Un piatto assai impegnativo, decisamente diverso dalla carne essiccata, altra costante nei romanzi amadiani. Essenziale, nutriente, «si conserva a lungo, e lo si può portare appresso nei lunghi viaggi, come la traversata del sertão per sfuggire alla siccità. Ancora più a lungo si conserva la carne essiccata pestata nel mortaio con cipolla cruda e farina di manioca, che si chiama passoca, cibo squisito che dura molti mesi conservata in scatole di latta o trasportata nelle taschette dei cavalli, come facevano i cangaceiros». Il cibo dei poveri, ricorda Amado, «ma anche il cibo del santo». Tra i sapori e gli odori di Bahia, la dimensione privata e quella sociale si confondono fino a sparire in una nebulosa di allusioni e di divagazioni dal retrogusto filosofico: «Che ne sapete voi, ragazze, dell’intimità di una vedova?» domanda mentre cucina Dona Flor.

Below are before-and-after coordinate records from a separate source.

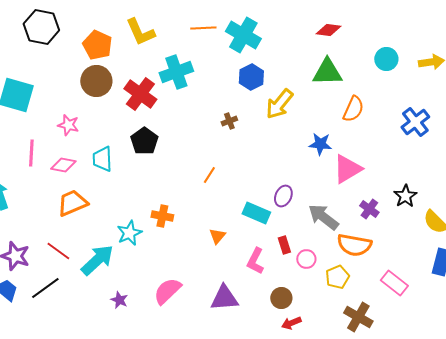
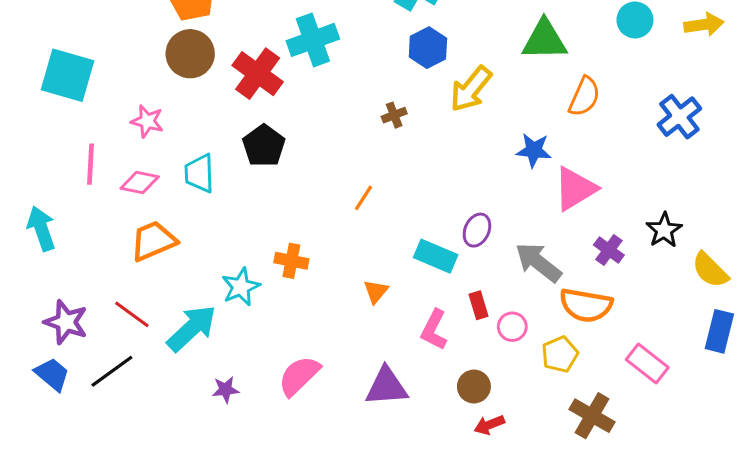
purple star: (119, 300) -> (225, 390), turned -30

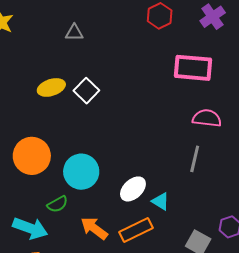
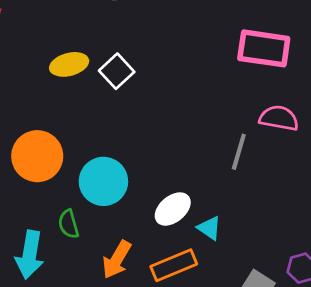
gray line: (195, 159) -> (239, 152), moved
green semicircle: (57, 204) -> (69, 224), turned 100
cyan arrow: (30, 228) -> (30, 255), turned 76
orange arrow: (94, 228) -> (117, 260), turned -100

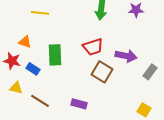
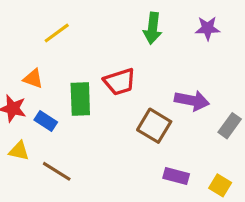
yellow line: (40, 13) -> (57, 33), turned -42
red trapezoid: (93, 47) -> (120, 82), moved
purple rectangle: (79, 104) -> (176, 176), moved

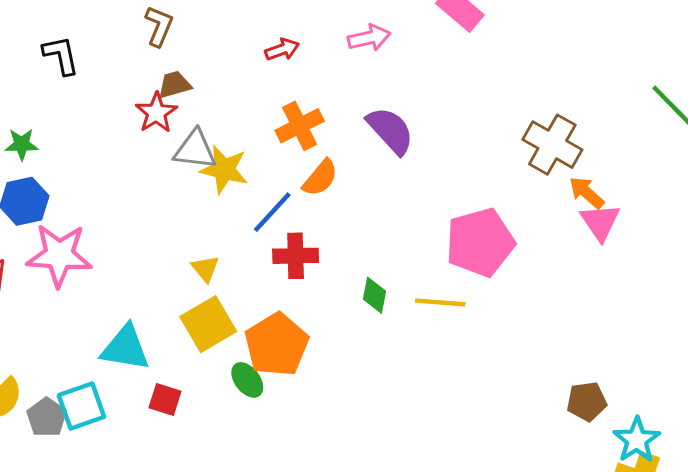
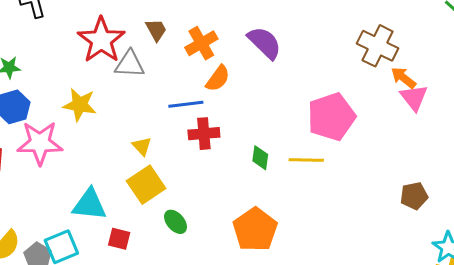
brown trapezoid: (174, 85) -> (156, 30), moved, turned 80
red star: (156, 113) -> (101, 40), size x1.6
yellow star: (224, 170) -> (80, 105), moved
blue line: (272, 212) -> (186, 104), turned 44
orange pentagon: (277, 345) -> (255, 230), moved
brown pentagon: (587, 401) -> (414, 196), moved

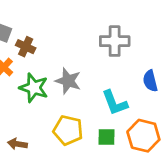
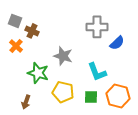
blue semicircle: (150, 81) -> (117, 43), moved, turned -119
green star: (34, 88) -> (38, 73), moved
brown arrow: (17, 144) -> (26, 102), turned -80

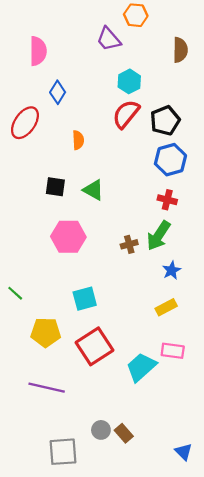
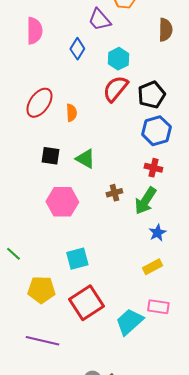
blue diamond: (58, 92) -> (77, 49), moved
red ellipse: (25, 123) -> (39, 103), moved
brown cross: (129, 244) -> (114, 193), moved

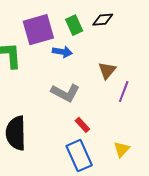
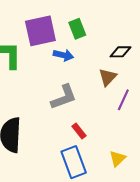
black diamond: (103, 20) -> (121, 52), moved
gray L-shape: (65, 93) -> (64, 97), turned -52

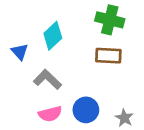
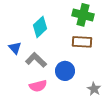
blue triangle: (20, 52) -> (15, 48), moved
blue circle: (86, 110) -> (65, 71), moved

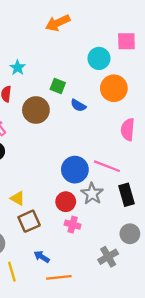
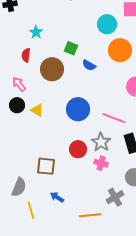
blue circle: (75, 170) -> (78, 109), moved
yellow triangle: (18, 198) -> (37, 110), moved
brown square: (29, 221) -> (46, 166), turned 30
pink cross: (73, 225) -> (101, 163), moved
orange line: (59, 277) -> (90, 215), moved

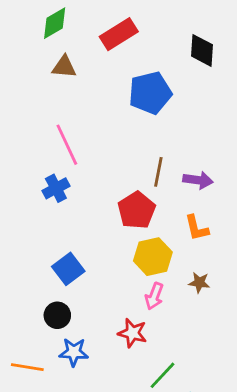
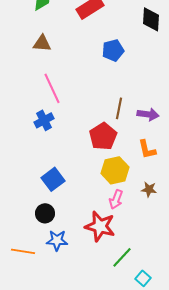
brown triangle: (64, 67) -> (42, 43), moved
blue pentagon: (150, 93) -> (113, 50), size x0.7
red star: (132, 333) -> (100, 226), size x1.4

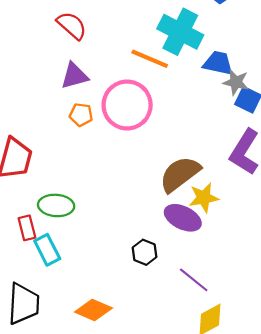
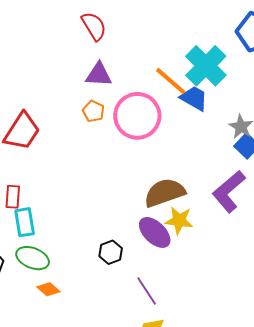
red semicircle: (72, 26) -> (94, 26), moved
blue trapezoid: (218, 63) -> (194, 98), moved
green ellipse: (56, 205) -> (33, 258), moved
orange diamond: (93, 310) -> (48, 289), size x0.7

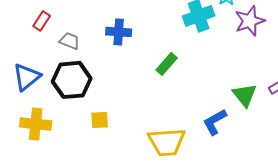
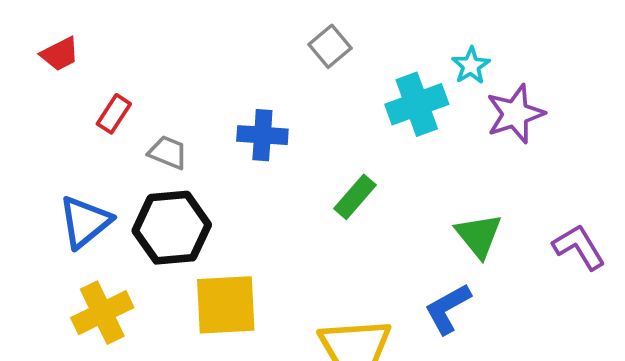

«Il desiderio di una vedova è un desiderio di dissolutezza e di peccato, una vedova per bene non parla di queste cose, non pensa a queste cose, non ne parla. Lasciatemi in pace nella mia cucina» e sospira, quasi rassegnata, continuando ad alta voce la preparazione dell’ennesimo manicaretto. Anche quando è sola, Flor resta comunque in compagnia del suo cibo. E la sua ricetta diventa il rosario laico di una civiltà nient’affatto incline alla solitudine e all’emarginazione.